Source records
++++++++
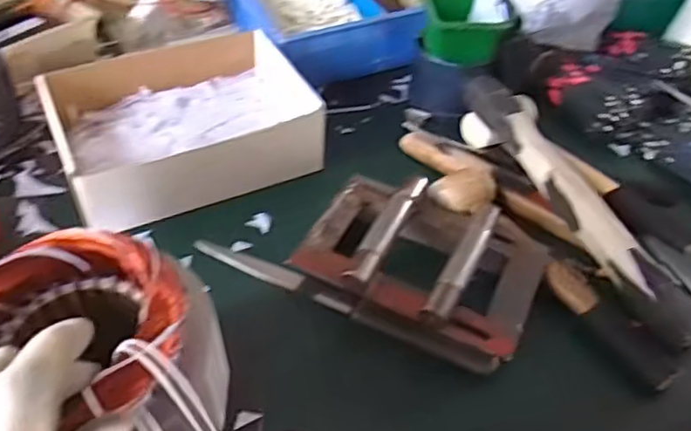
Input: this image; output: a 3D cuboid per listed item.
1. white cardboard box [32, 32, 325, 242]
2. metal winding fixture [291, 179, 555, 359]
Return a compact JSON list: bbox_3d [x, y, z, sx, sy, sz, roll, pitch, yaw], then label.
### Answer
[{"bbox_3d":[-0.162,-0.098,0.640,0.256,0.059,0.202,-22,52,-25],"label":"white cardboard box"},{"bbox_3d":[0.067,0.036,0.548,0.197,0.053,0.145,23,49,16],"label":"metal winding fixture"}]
++++++++
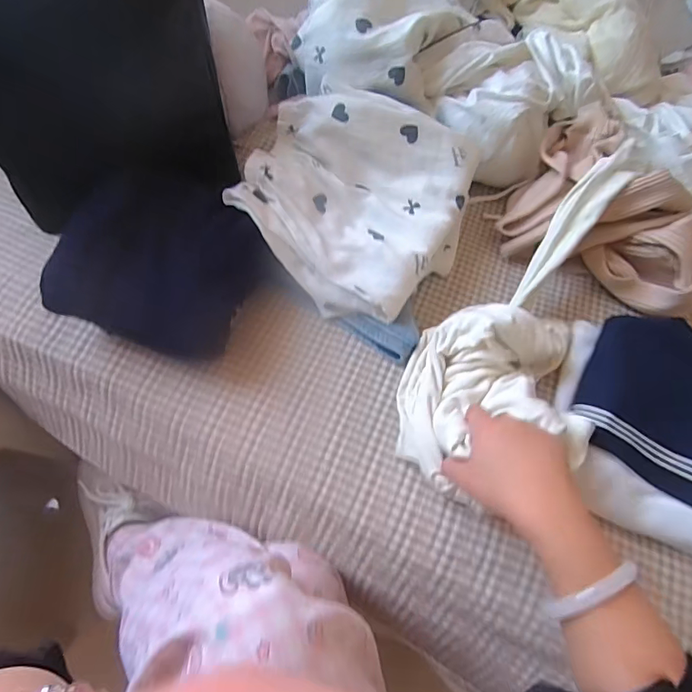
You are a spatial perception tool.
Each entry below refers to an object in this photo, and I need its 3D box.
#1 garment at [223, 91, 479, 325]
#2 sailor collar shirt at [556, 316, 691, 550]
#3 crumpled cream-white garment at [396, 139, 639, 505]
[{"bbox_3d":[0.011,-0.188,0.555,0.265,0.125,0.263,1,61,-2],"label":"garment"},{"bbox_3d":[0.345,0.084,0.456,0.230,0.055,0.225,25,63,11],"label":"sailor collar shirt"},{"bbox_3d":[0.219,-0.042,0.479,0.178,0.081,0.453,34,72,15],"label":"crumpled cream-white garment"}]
++++++++
■ Task directions
Extract every line of the records above that contains the word "this".

■ The completed task
Input: this image; output: a 3D cuboid per listed item.
Each entry below refers to an object in this photo, and I need its 3D box.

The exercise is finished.